Rok 2017 dla branży to głównie działania pozalegislacyjne. Można było zaobserwować intensywne działania w sektorze ubezpieczeń medycznych, ale też początki rozwoju ochrony przed cyberatakami. Rok 2018 to rozwój oferty ubezpieczeń spersonalizowanych – prognozuje Michał Kwasek z ANG Spółdzielni.
Zdaniem eksperta, możliwe opóźnienie wejścia w życie regulacji dotyczących dystrybucji ubezpieczeń byłoby dobre dla branży, ponieważ niektóre firmy zupełnie się nie przejmują zmianami, jakie wprowadzą nowe przepisy ustawy. – Najważniejszą nadchodzącą zmianą jest konieczność badania potrzeb klienta, coś niby oczywistego, co większość praktyków tego rynku robi od zawsze. I właśnie dlatego te nowe przepisy ci praktycy bagatelizują. W ich podejściu do klienta zmieni się faktycznie niewiele. Dużo zmieni się jednak w dokumentowaniu i ewentualnym udowodnieniu tego, co faktycznie powiedziało się klientowi. Co ważne, razy mogą przyjść nie od strony najbardziej oczywistej, czyli z KNF czy UOKiK, w tej rozgrywce mogą je wymierzać kancelarie odszkodowawcze. Warto zatem zadbać o odpowiednią infrastrukturę i procedury zabezpieczające przed takimi sporami. Na rynku ubezpieczeniowym widoczna również będzie konsolidacja, jako nieunikniona konsekwencja nadchodzących zmian – mówi Michał Kwasek.

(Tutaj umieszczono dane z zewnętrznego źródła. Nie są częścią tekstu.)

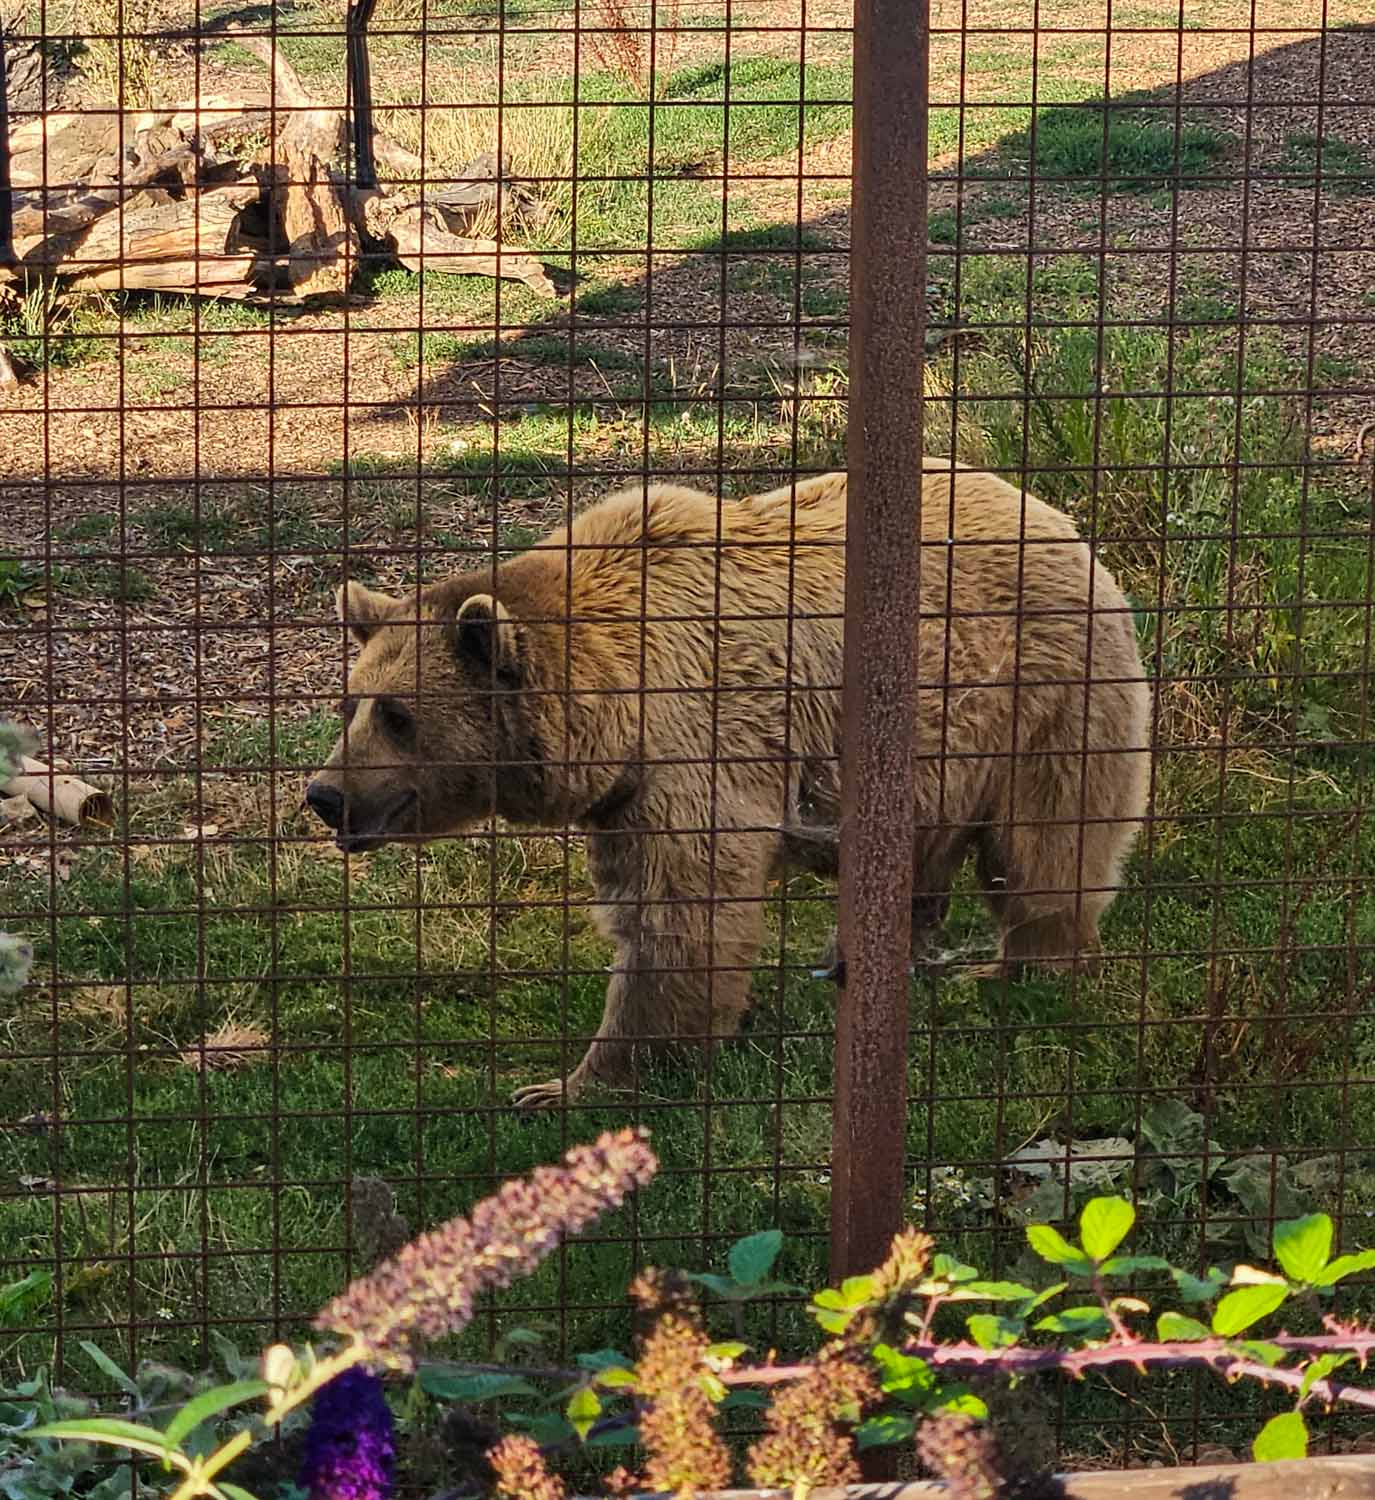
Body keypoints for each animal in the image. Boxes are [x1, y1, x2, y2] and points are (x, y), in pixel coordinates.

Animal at [305, 459, 1151, 1108]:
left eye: (399, 716)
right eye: (350, 702)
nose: (325, 794)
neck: (612, 702)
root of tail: (1052, 514)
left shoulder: (692, 754)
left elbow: (675, 920)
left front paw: (572, 1083)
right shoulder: (624, 796)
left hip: (1037, 692)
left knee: (1044, 844)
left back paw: (1022, 967)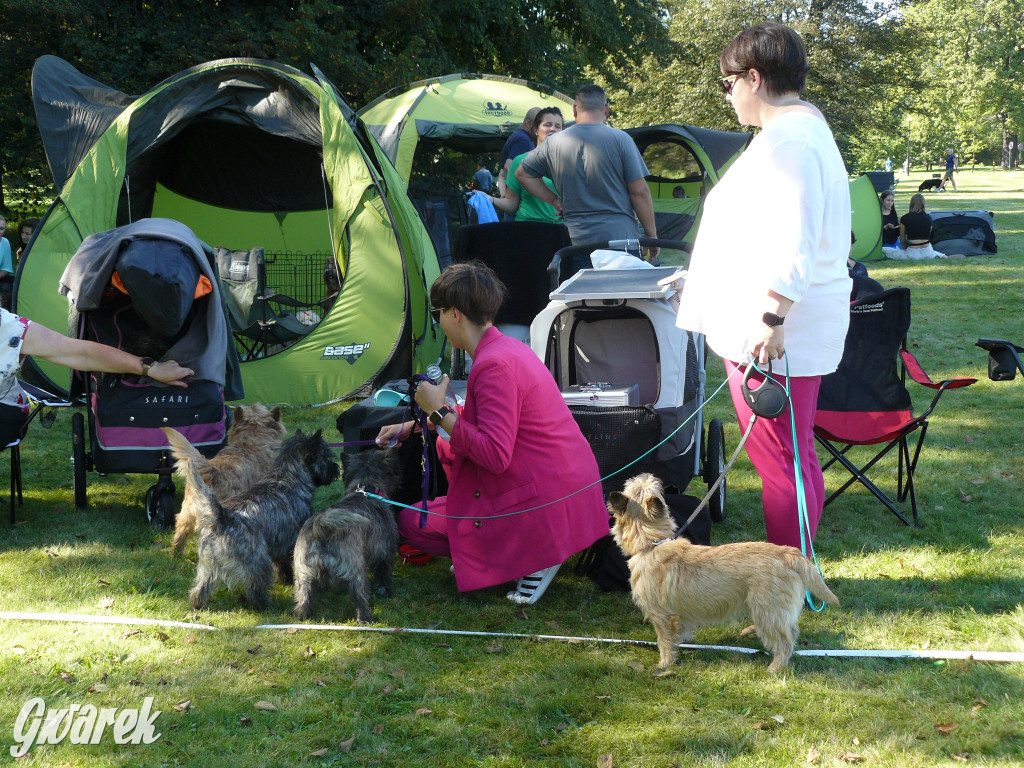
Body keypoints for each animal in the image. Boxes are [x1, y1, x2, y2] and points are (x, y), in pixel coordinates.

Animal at [182, 428, 342, 614]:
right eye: (327, 457)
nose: (337, 469)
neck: (287, 476)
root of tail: (222, 518)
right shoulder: (291, 540)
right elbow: (288, 564)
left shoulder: (279, 545)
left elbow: (282, 565)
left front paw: (286, 580)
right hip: (259, 561)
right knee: (255, 589)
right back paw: (267, 606)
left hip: (207, 565)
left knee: (199, 588)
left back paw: (198, 606)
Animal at [294, 450, 401, 626]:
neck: (367, 487)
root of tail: (321, 529)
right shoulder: (385, 553)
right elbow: (383, 575)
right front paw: (385, 593)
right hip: (356, 571)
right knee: (360, 597)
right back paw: (366, 619)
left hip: (303, 575)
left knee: (304, 599)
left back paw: (304, 617)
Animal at [606, 475, 839, 671]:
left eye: (634, 485)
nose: (650, 475)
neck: (652, 543)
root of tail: (789, 552)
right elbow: (679, 632)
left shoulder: (661, 615)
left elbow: (663, 641)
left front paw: (664, 664)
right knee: (792, 632)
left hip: (767, 611)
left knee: (785, 642)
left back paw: (774, 668)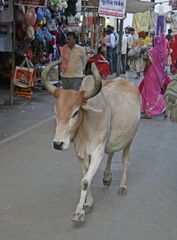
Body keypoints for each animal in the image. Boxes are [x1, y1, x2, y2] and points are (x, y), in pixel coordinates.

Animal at [41, 61, 141, 222]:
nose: (58, 144)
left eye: (75, 112)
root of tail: (126, 82)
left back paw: (122, 186)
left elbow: (85, 181)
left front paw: (78, 212)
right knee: (111, 153)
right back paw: (107, 178)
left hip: (130, 138)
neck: (86, 124)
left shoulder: (97, 151)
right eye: (56, 111)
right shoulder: (80, 154)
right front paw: (88, 204)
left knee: (125, 160)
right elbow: (87, 178)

Ekspert ANG Spółdzielnia zauważa, że w przyszłym roku powinny być istotne jeszcze trzy trendy:
- wzrost znaczenia prywatnych polis zdrowotnych: obecnie w dominujący sposób potrzebę tę zaspakajają prywatne poradnie medyczne, jednak może ulec to zachwianiu. Jak wyjaśnia Michał Kwasek: – Zbyt duży sukces skutkuje obserwowanym spadkiem jakości, w efekcie którego klienci mogą zechcieć migrować w produkty oferowane przez towarzystwa ubezpieczeniowe, które dają zdecydowanie szerszą ofertę placówek, a tym samym dostępność, co przecież w tym produkcie jest najważniejsze. Zmiana biegu rzeki klientów w sektorze ubezpieczeń zdrowotnych może być jednym z ważniejszych wydarzeń 2018 r.
- rozwój oferty produktowej chroniącej klientów przed konsekwencjami cyberataków: obecnie popyt, a więc i podaż tych produktów jest niewielka, ale rok 2017 to zauważalny wzrost liczby cyberataków, dlatego kolejny rok może przynieść istotną zmianę w tym segmencie rynku
- większe zainteresowanie ofertami na niszowe ryzyka i personalizowanie ofert: podwyższają się wymagania legislacyjne, a marża na dotychczasowe produkty maleje, można natomiast zauważyć większą świadomość klientów odnośnie ryzyk, a co za tym idzie wzrastają ich wymagania. Ponadto dostępne są coraz liczniejsze rozwiązania technologiczne, które umożliwiają precyzyjną analizę potrzeb. – To wszystko skutkować będzie koniecznością istotnej zmiany w percepcji, otwartości na nowości i apetycie na nowe ryzyka po stronie ubezpieczycieli. W 2018 r. obserwować będziemy zatem drugą młodość porównywarek ubezpieczeniowych, indywidualnych bądź dedykowanych wąskim grupom odbiorców ofert i wreszcie przecierających pierwsze szlaki projektów insurtechowych – prognozuje ekspert ANG Spółdzielni.